By contrast, Twitter ads are relatively basic, but Twitter organically has a lot more discovery. There are suggested profiles, there are retweets, yes, but Facebook has those too. The main emphasis is on hashtags, which Twitter is organized around. People are used to clicking on hashtags and exploring the content they find, unlike Facebook, where search is used much more like a search engine with a defined goal in mind.
Twitter is best for organic growth with a small budget to supplement it, but that growth leads to only a minimal amount of engagement. It’s all designed to funnel people to the next step, typically browsing your site directly.
Facebook, meanwhile, fosters deeper engagement on the site itself, with the option to refer people to your site. On the other hand, if you want to grow at all, you’re going to have to put money into it.
Purpose
Facebook is great for creating one centralized channel. Everything happens either on Facebook or on a website your Facebook account links out to. If someone approaches you with a customer service complaint on Facebook, you either handle it in private messages, or you refer them to your CS form on your website. People engage with you, or they go to your website to engage with you there. Sooner or later, though, it ideally all comes back to Facebook.
Twitter allows different purposes. You can center your account around engagement. You can turn your account into a curated content engine, sharing industry content to cement your brand as one that is aware of what’s going on in the world. You can turn into a news account, sharing what’s new in your industry. You can reach out and connect primarily with other business owners and their brands, making it great for B2B, much more so than Facebook. You can have an account dedicated to customer service, and in fact Twitter is one of the best places for CS on the web.

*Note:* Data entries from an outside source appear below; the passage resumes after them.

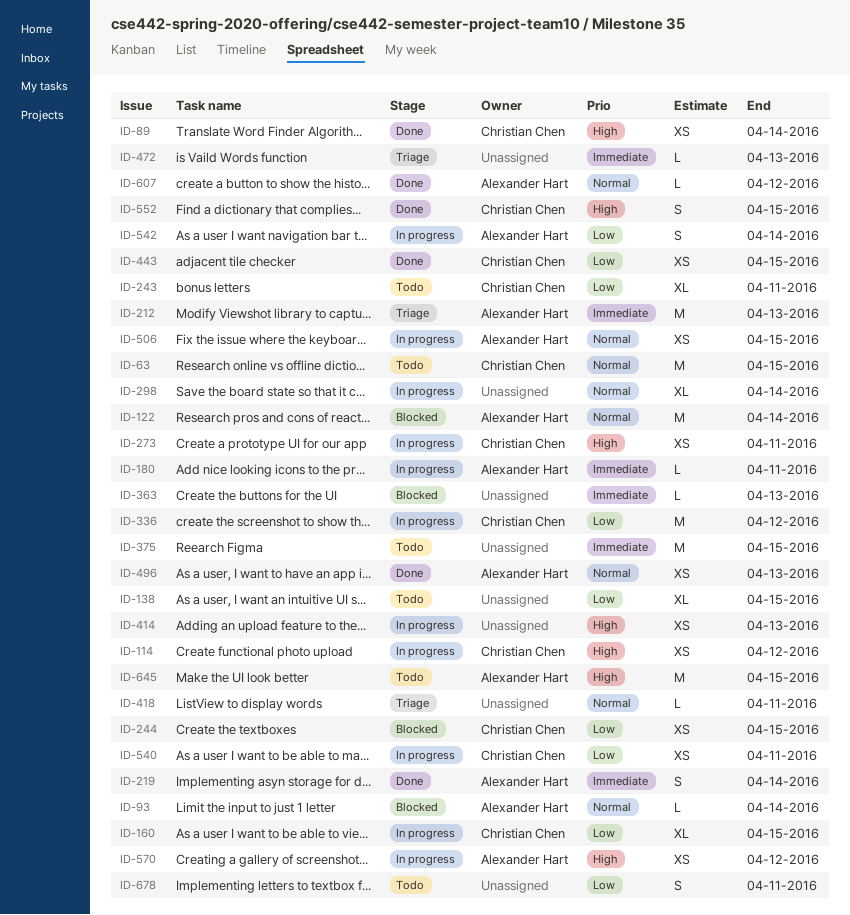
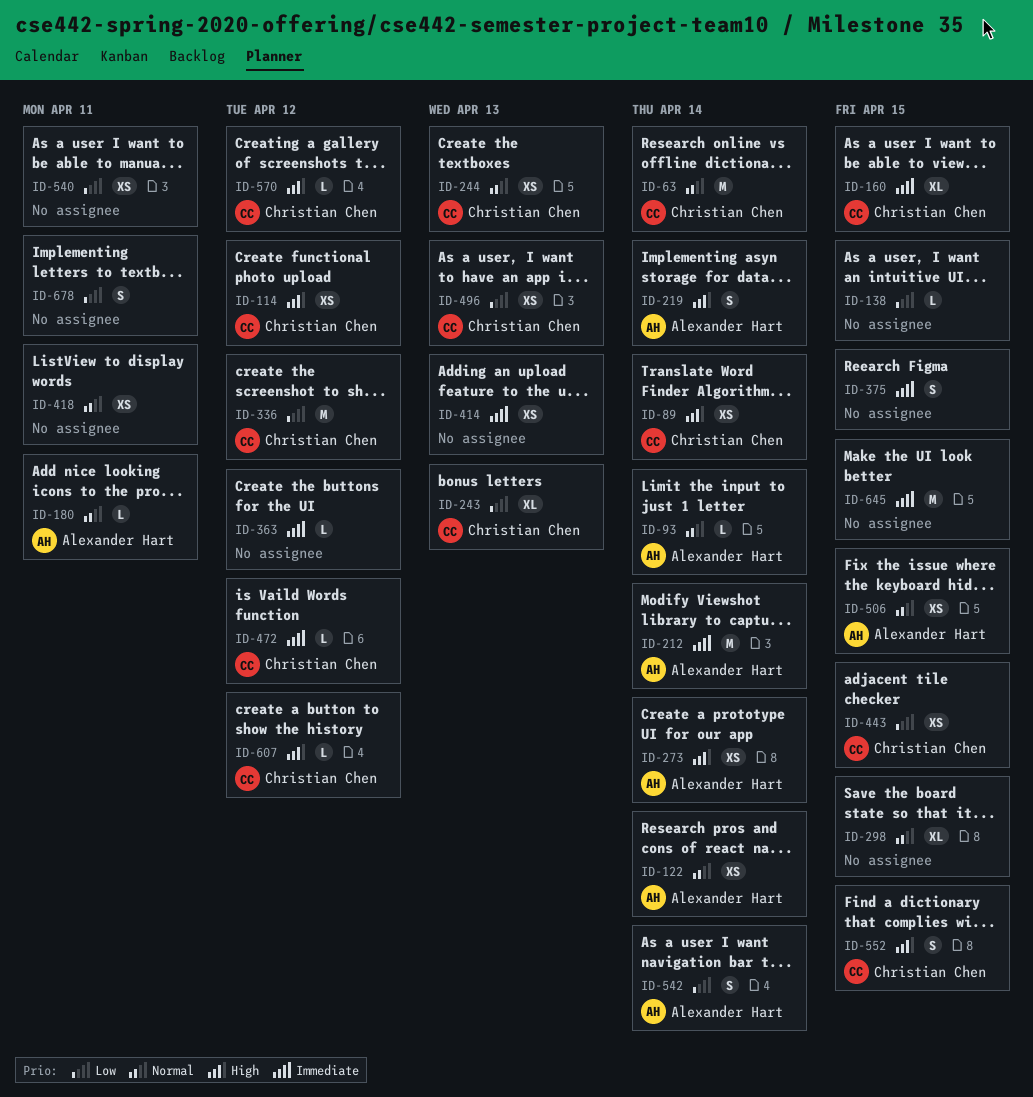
ID-63, due: Apr 15 -> Apr 14
ID-122, estimate: M -> XS
ID-138, estimate: XL -> L
ID-160, priority: Low -> Immediate
ID-180, priority: Immediate -> Normal
ID-212, due: Apr 13 -> Apr 14
ID-219, priority: Immediate -> High
ID-243, due: Apr 11 -> Apr 13
ID-244, priority: Low -> Normal
ID-244, due: Apr 15 -> Apr 13
ID-273, owner: Christian Chen -> Alexander Hart
ID-273, due: Apr 11 -> Apr 14
ID-298, due: Apr 14 -> Apr 15
ID-363, due: Apr 13 -> Apr 12
ID-375, estimate: M -> S
ID-414, priority: High -> Immediate
ID-418, estimate: L -> XS
ID-472, owner: none -> Christian Chen
ID-472, due: Apr 13 -> Apr 12
ID-496, owner: Alexander Hart -> Christian Chen
ID-496, priority: Normal -> Low
ID-540, owner: Christian Chen -> none
ID-570, owner: Alexander Hart -> Christian Chen
ID-570, estimate: XS -> L
ID-607, owner: Alexander Hart -> Christian Chen
ID-607, priority: Normal -> High
ID-645, owner: Alexander Hart -> none
ID-645, priority: High -> Immediate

Video content is a perfect microcosm of this. Facebook videos are lengthy or even infinite, if you consider a lifestream infinite as long as it goes on. Videos posted can be very long, and are often anywhere from 3-15 minutes in length. By contrast, Twitter videos are Vines, which cap out at 6 seconds. It’s made with speed and brief acknowledgement in mind. Vine storytellers get incredible amounts of engagement, but they’re still little more than modern animated gifs with audio. Twitter has Periscope for livestreaming, but frankly it’s much less used than lengthier videos on Facebook, or streaming through another service like Hitbox or Twitch, or even YouTube itself.
The Summary
To sum things up, let’s look at broad strokes. Facebook has a lower organic reach than Twitter, but has a much greater potential audience, so that if you build up a sufficient base, you can reach far more people even at a lower rate. However, audiences being of equal size, Twitter has the advantage in terms of reach.
Facebook is better for lengthy engagement, but you really need to work to get and keep that engagement in place. Twitter is a much more causal platform, easy come and easy go, some posts high and some posts low. Whichever way the comments go, Facebook is likely to spur more conversations that people come back to later on down the line. Twitter conversations are a flash in the pan, happening quickly and dying out just as fast.
Twitter has the more active mobile and youth demographics, though Facebook is rising in mobile engagement. Facebook is the best for seniors, if your business happens to focus on their demographic primarily.
So which one is better for your small business? It depends. If you’re angling for older viewers, if you want lengthier engagement, and if you have no need of a secondary stream for customer service, Facebook is your platform. It’s also ideal if you have money to spend on ads. Twitter, meanwhile, is better for growing an initial presence, particularly among more mobile and active users and younger users. On the other hand, paying for ads isn’t going to get you quite the same return on investment, nor do you have as much targeting data to work with.
Which one do you figure is best for your business?